The insight that follows isn't mine. But it's so good that I have to share it here anyway, for the benefit of all. What follows was presented first by Not Jim Cramer in his Twitter stream.
The thesis is simple:
1) S&P 500 (SPY) follows earnings (or in this case, forward earnings estimates);
2) Earnings estimates follow the ISM Index;
3) The ISM Index follows real-time surveys (Philadelphia and Empire surveys).
So presently we have the real-time surveys falling, which means the ISM will track them and fall as well, which in turn means the earnings estimates have further to go down. Which ultimately means the market will have a rough time ahead.

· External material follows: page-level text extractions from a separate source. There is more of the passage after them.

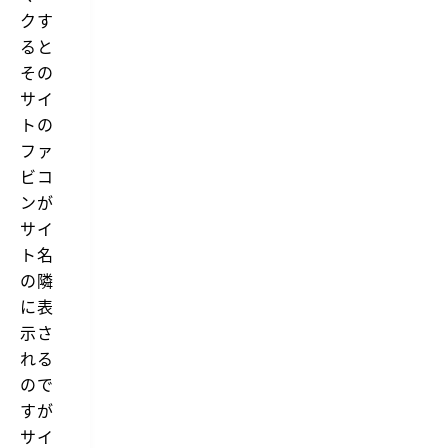
クす
ると
その
サイ
トの
ファ
ビコ
ンが
サイ
ト名
の隣
に表
示さ
れる
ので
すが
サイ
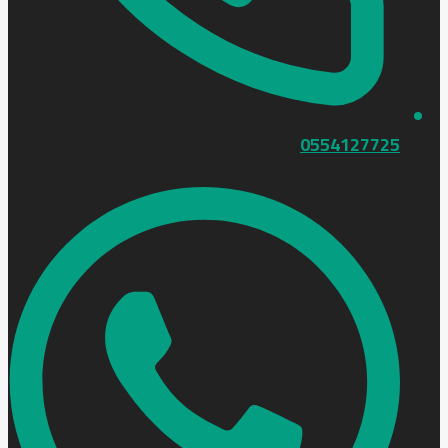
0554127725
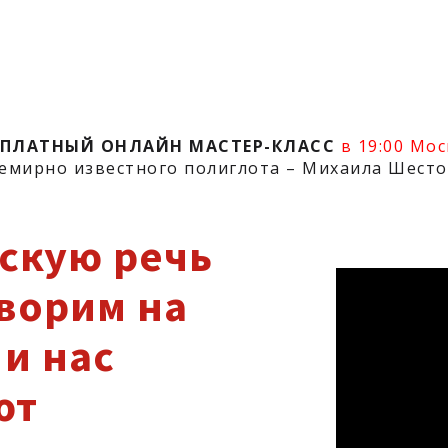
СПЛАТНЫЙ ОНЛАЙН МАСТЕР-КЛАСС
в 19:00 Мо
емирно известного полиглота – Михаила Шест
скую речь
оворим на
и нас
ют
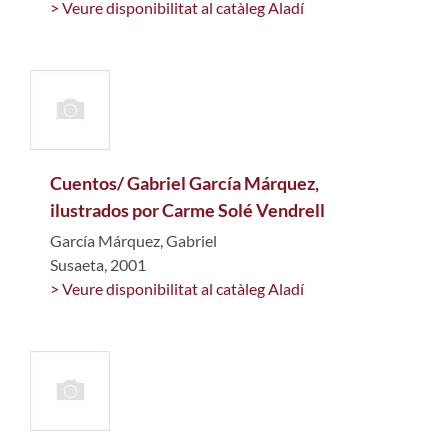
> Veure disponibilitat al catàleg Aladí
Cuentos/ Gabriel García Márquez,
ilustrados por Carme Solé Vendrell
García Márquez, Gabriel
Susaeta, 2001
> Veure disponibilitat al catàleg Aladí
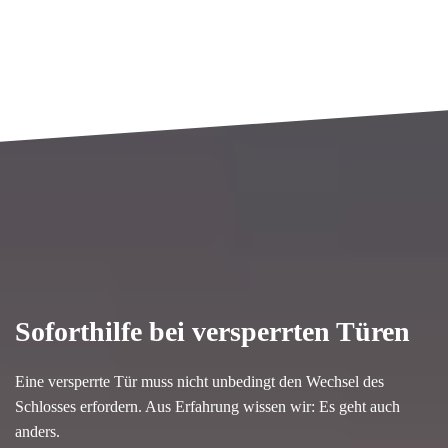
Soforthilfe bei versperrten Türen
Eine versperrte Tür muss nicht unbedingt den Wechsel des
Schlosses erfordern. Aus Erfahrung wissen wir: Es geht auch
anders.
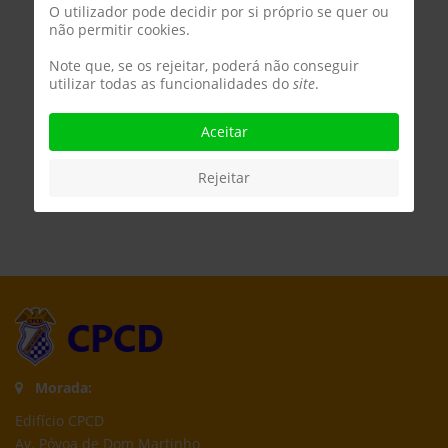
O utilizador pode decidir por si próprio se quer ou
não permitir cookies.
Note que, se os rejeitar, poderá não conseguir
utilizar todas as funcionalidades do
site
.
Aceitar
Rejeitar
Morada:
Edifício CPCD
Av. Póvoa de Dom Martinho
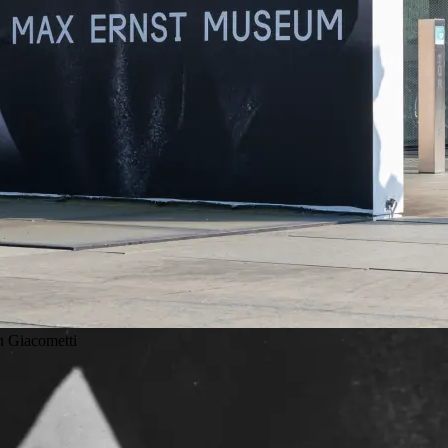
n Giacometti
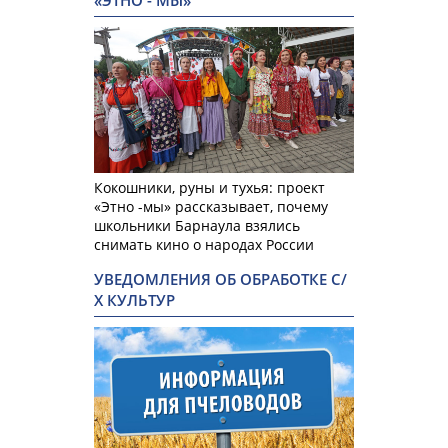
«ЭТНО - МЫ»
Кокошники, руны и тухья: проект
«Этно -мы» рассказывает, почему
школьники Барнаула взялись
снимать кино о народах России
УВЕДОМЛЕНИЯ ОБ ОБРАБОТКЕ С/
Х КУЛЬТУР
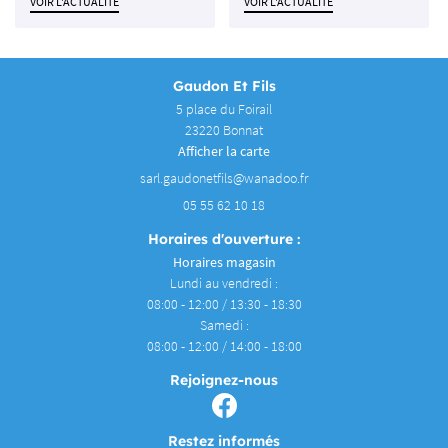
VOIR L'ACTUALITÉ
VOIR L'ACTUALITÉ
Gaudon Et Fils
5 place du Foirail
23220 Bonnat
Afficher la carte
05 55 62 10 18
Horaires d'ouverture :
Horaires magasin
Lundi au vendredi :
08:00 - 12:00 / 13:30 - 18:30
Samedi :
08:00 - 12:00 / 14:00 - 18:00
Rejoignez-nous
Restez informés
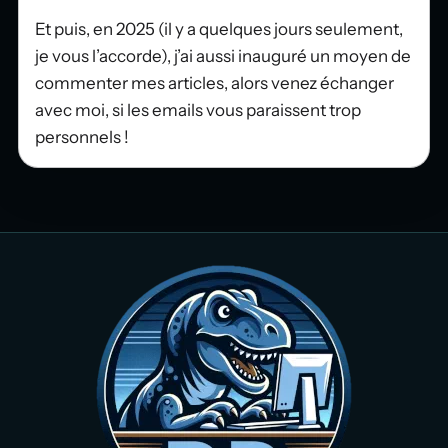
Et puis, en 2025 (il y a quelques jours seulement,
je vous l’accorde), j’ai aussi inauguré un moyen de
commenter mes articles, alors venez échanger
avec moi, si les emails vous paraissent trop
personnels !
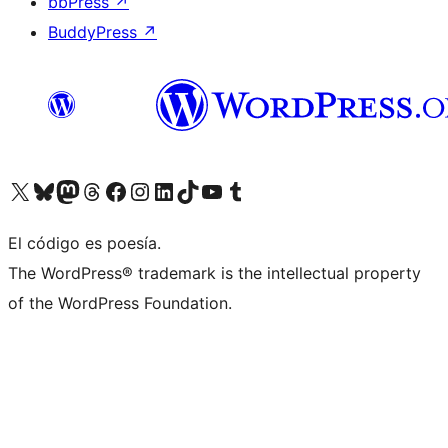
bbPress
↗
BuddyPress
↗
Visita nuestra cuenta de X (anteriormente Twitter)
Visita nuestra cuenta de Bluesky
Visita nuestra cuenta de Mastodon
Visita nuestra cuenta de Threads
Visita nuestra página de Facebook
Visita nuestra cuenta de Instagram
Visita nuestra cuenta de LinkedIn
Visita nuestra cuenta de TikTok
Visita nuestro canal de YouTube
Visita nuestra cuenta de Tumblr
El código es poesía.
The WordPress® trademark is the intellectual property
of the WordPress Foundation.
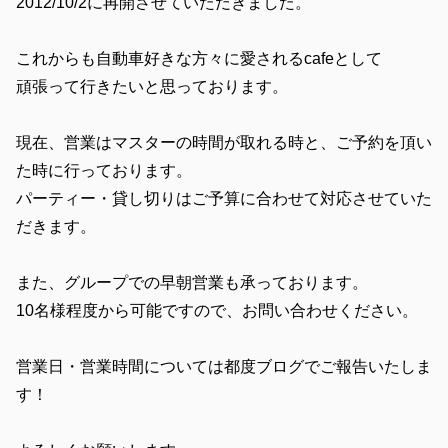
2012/10/2に再開させていただきました。
これからも自動車好きな方々に愛されるcafeとして
頑張って行きたいと思っております。
現在、営業はマスターの時間が取れる時と、ご予約を頂い
た時に行っております。
パーティー・貸し切りはご予算に合わせて対応させていた
だきます。
また、グループでの早朝営業も承っております。
10名様程度から可能ですので、お問い合わせください。
営業日・営業時間については都度ブログでご報告いたしま
す！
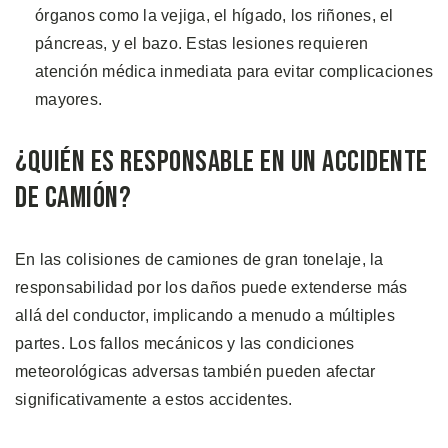
órganos como la vejiga, el hígado, los riñones, el
páncreas, y el bazo. Estas lesiones requieren
atención médica inmediata para evitar complicaciones
mayores.
¿Quién es Responsable en un Accidente
de Camión?
En las colisiones de camiones de gran tonelaje, la
responsabilidad por los daños puede extenderse más
allá del conductor, implicando a menudo a múltiples
partes. Los fallos mecánicos y las condiciones
meteorológicas adversas también pueden afectar
significativamente a estos accidentes.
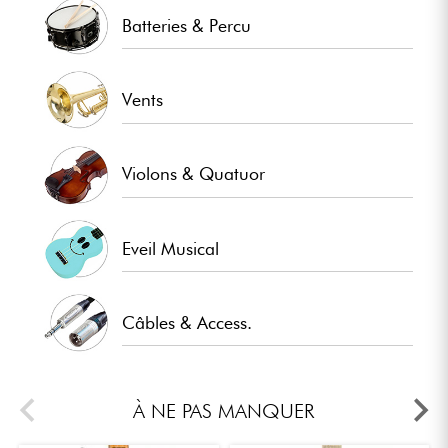
Batteries & Percu
Vents
Violons & Quatuor
Eveil Musical
Câbles & Access.
À NE PAS MANQUER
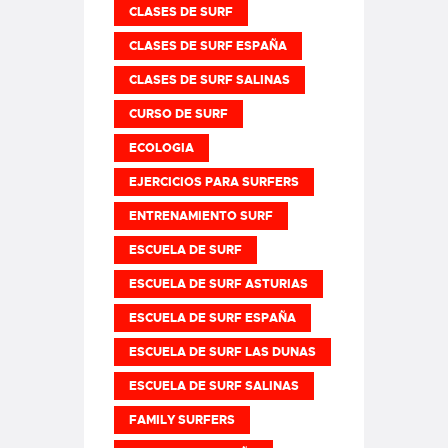
CLASES DE SURF
CLASES DE SURF ESPAÑA
CLASES DE SURF SALINAS
CURSO DE SURF
ECOLOGIA
EJERCICIOS PARA SURFERS
ENTRENAMIENTO SURF
ESCUELA DE SURF
ESCUELA DE SURF ASTURIAS
ESCUELA DE SURF ESPAÑA
ESCUELA DE SURF LAS DUNAS
ESCUELA DE SURF SALINAS
FAMILY SURFERS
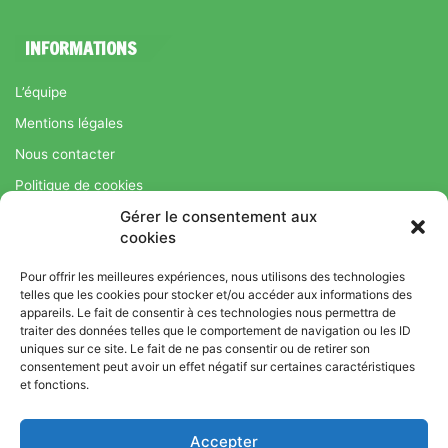
INFORMATIONS
L’équipe
Mentions légales
Nous contacter
Politique de cookies
Gérer le consentement aux
Régime Savoir Maigrir.fr : La méthode Jean-Michel Cohen pour
cookies
une perte de poids durable
Pour offrir les meilleures expériences, nous utilisons des technologies
telles que les cookies pour stocker et/ou accéder aux informations des
appareils. Le fait de consentir à ces technologies nous permettra de
© Copyright 2026, Tous droits réservés |
Bromance
traiter des données telles que le comportement de navigation ou les ID
uniques sur ce site. Le fait de ne pas consentir ou de retirer son
Bien-Être : Yoga, Bien-être, Nutrition et Sport
consentement peut avoir un effet négatif sur certaines caractéristiques
L’équipe
Mentions légales
Nous contacter
et fonctions.
Politique de cookies
Accepter
Régime Savoir Maigrir.fr : La méthode Jean-Michel Cohen pour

Not Jim Cramer produced a powerful set of graphs illustrating the insight, which I reproduce here:
This could all have been turned on its head if the Federal Reserve had decided to do more quantitative easing. But the Fed decided not to act, so now the most likely path for the market, for a while, is down - until the Fed acts (or it becomes clear that it will act).
There can be an exception this next week due to quarter-end window dressing as well as the options expiry, but the above realization should be strong enough to provide for a lower S&P level in the weeks ahead. Sentiment is not presently negative enough to provide for a contrarian signal, either. And at the same time the weekly ECRI has been registering lower and lower levels as well.
The insight regarding S&P following earnings, earnings following ISM and ISM following the real-time surveys seems powerful enough to make for a lower market level right ahead of us. This will later be negated either by Fed action or by sentiment turning too bearish - but such is not the case now, so we have to agree that it is likely we will see a lower market in the weeks ahead.